I awoke in the Japanese city of Fujisawa, about 40 km south west of Tokyo. Not a remarkable city in its own right, Fujisawa is in the Shonan region, which has a couple of interesting local rail services; a street railway and a monorail.
I felt like an early morning walk, so I walked beside the Enoshima Electric Railway tracks towards Enoshima. The little 3 car trains passed me every so often on the single track line, and after about 40 minutes I arrived at Enoshima station. Between Enoshima and Koshigoe stations, the Enoshima Electric Railway turns into the Main Street of the town and for about 450 metres, the train pretends it is a tram; the full sized trains rumble slowly down the narrow shopping street.
I watched the morning traffic dodge about half a dozen trains before I boarded a Kamakura bound train at Koshigoe. After the spectacle of trains traversing a suburban street, the short journey on reserved track was unremarkable and we terminated at a very ordinary platform at Kamakura. I made my way through to the JR Platforms, and caught a local train for the short journey to Ofuna.
At Ofuna, I left the JR train and headed for the monorail station, which is on the second floor of a shopping centre built on top of the JR station. The Shonan Monorail runs along a 6.6km route between Ofuna and Enoshima. It is single tracked with several passing stations, but the unusual thing about this monorail is that instead of balancing on a central rail, it is suspended (mostly above suburban streets) from an elevated track (similar to the Wuppertal Suspension Railway).
I entered the monorail station and found a platform on either side of the single track, which came to a dead end inside the building. There was a smooth floor between the platforms, located beneath a steel support beam. I only had to wait a few minutes before the boxy 3 car train entered the side of the building and came to a smooth stop at the dead end; passengers alighting from one side of the train, before the doors were opened on the other platform to allow passengers to board.
I boarded the train and we soon departed, emerging out of the building to pass about 10 metres above the bus terminal. We passed around some tight curves over a light industrial area, before straightening up and running at great speed, dangling above a busy street. We arrived at the first station of Fujimicho, which is a crossing station with two tracks with side platforms.
We paused for about a minute as we waited for a train approaching in the opposite direction to arrive, before continuing further down the single line, the train zipping above traffic at speeds of up to 70 km/h. Between Nishi-Fukasawa and Nishi-Kamakura, we left the road and climbed up the side of a leafy hill, before rushing into a tunnel. It was strange running through the tunnel, suspended less than a metre above a smooth concrete floor.
We soon emerged from the other end of the tunnel, and once again followed the road. We zipped on over suburban streets, passing more trains at crossing stations along the way. We left the penultimate station of Mejiroyamashita, and entered another tunnel, before a short steep descent into the terminus Shonan-Enoshima.

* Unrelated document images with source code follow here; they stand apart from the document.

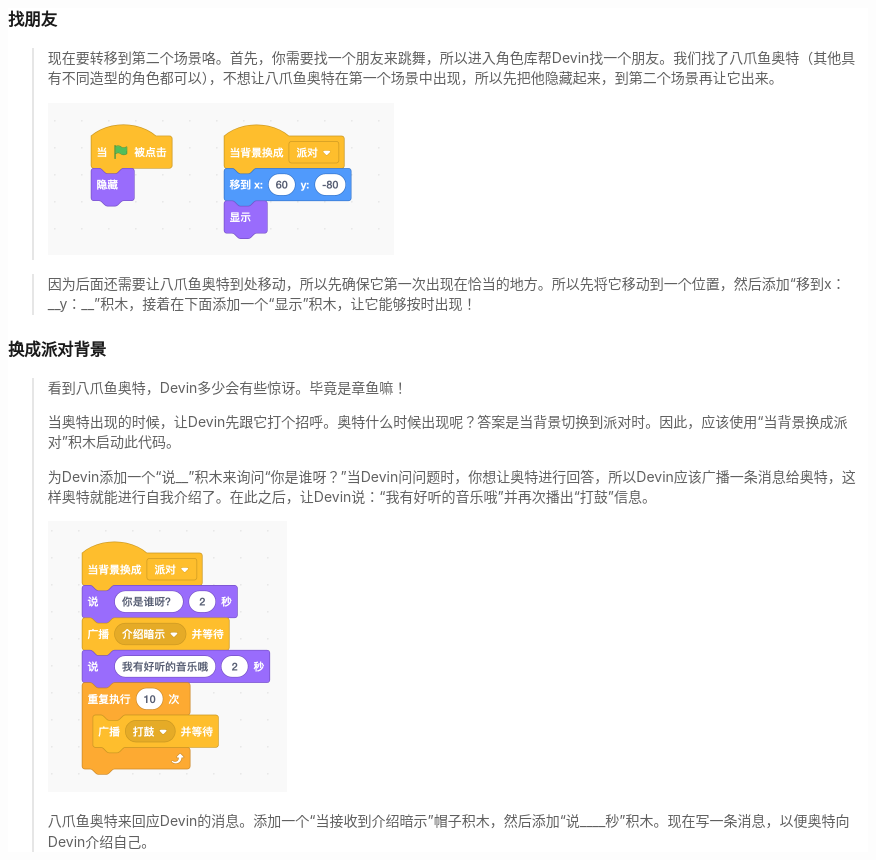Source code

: ### 找朋友

> 现在要转移到第二个场景咯。首先，你需要找一个朋友来跳舞，所以进入角色库帮Devin找一个朋友。我们找了八爪鱼奥特（其他具有不同造型的角色都可以），不想让八爪鱼奥特在第一个场景中出现，所以先把他隐藏起来，到第二个场景再让它出来。
>
> <img src="5.事件改变世界——事件指令.assets/image-20200817173137379.png" alt="image-20200817173137379" style="zoom:50%;" />

> 因为后面还需要让八爪鱼奥特到处移动，所以先确保它第一次出现在恰当的地方。所以先将它移动到一个位置，然后添加“移到x：__y：\_\_”积木，接着在下面添加一个“显示”积木，让它能够按时出现！

### 换成派对背景

> 看到八爪鱼奥特，Devin多少会有些惊讶。毕竟是章鱼嘛！
>
> 当奥特出现的时候，让Devin先跟它打个招呼。奥特什么时候出现呢？答案是当背景切换到派对时。因此，应该使用“当背景换成派对”积木启动此代码。
>
> 为Devin添加一个“说__”积木来询问“你是谁呀？”当Devin问问题时，你想让奥特进行回答，所以Devin应该广播一条消息给奥特，这样奥特就能进行自我介绍了。在此之后，让Devin说：“我有好听的音乐哦”并再次播出“打鼓”信息。
>
> <img src="5.事件改变世界——事件指令.assets/image-20200817173941754.png" alt="image-20200817173941754" style="zoom:50%;" />
>
> 八爪鱼奥特来回应Devin的消息。添加一个“当接收到介绍暗示”帽子积木，然后添加“说__\_\_秒”积木。现在写一条消息，以便奥特向Devin介绍自己。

The platform at Shonan-Enoshima was a bare concrete building with 3 walls, open at the Ofuna end to allow trains to run in and out of the building. The building was elevated and surrounded by trees, with bare concrete steps leading down to the concourse. The concourse was also bare concrete, with several ticket machines and a drink vending machine. More steps led down to street level, emerging very close to Enoshima station on the Enoshima Electric Railway.
I climbed the steps back up to the monorail station, and caught a train one stop back to Mejiroyamashita. I left the station here, and spent a few hours walking the streets below the monorail, photographing the trains as they zipped overhead. From Nishi-Kamakura, I caught a monorail back to Shonan-Enoshima and walked the 750m to Katase-Enoshima station on the Odakyu Electric Railway. At Katase-Enoshima, there was a 60000 Series Romancecar MSE set sitting in the platform. Sadly, this sleek blue commuter train was not mine, and I boarded the 3000 series local train for Fujisawa.
At Fujisawa, I collected my luggage and boarded a local JR train for Tokyo, travelling on the double deck “green” car of the E231 series train. At Tokyo, I boarded a metallic green E5 series Shinkansen set running a Hayabusa service to Shin-Aomori, in the north of Honshu. This train was coupled with a white E3 series Shinkansen set, which would be uncoupled at Morioka to run a Komachi service on to Akita.
The 3 hour, 20 minute journey was smooth and uneventful, and by the time we arrived at Shin-Aomori it was dark. From Shin-Aomori, I boarded a 701 series local train for the 4 minute journey on the Ou main line to Aomori, from where my overnight sleeper train to Sapporo would depart.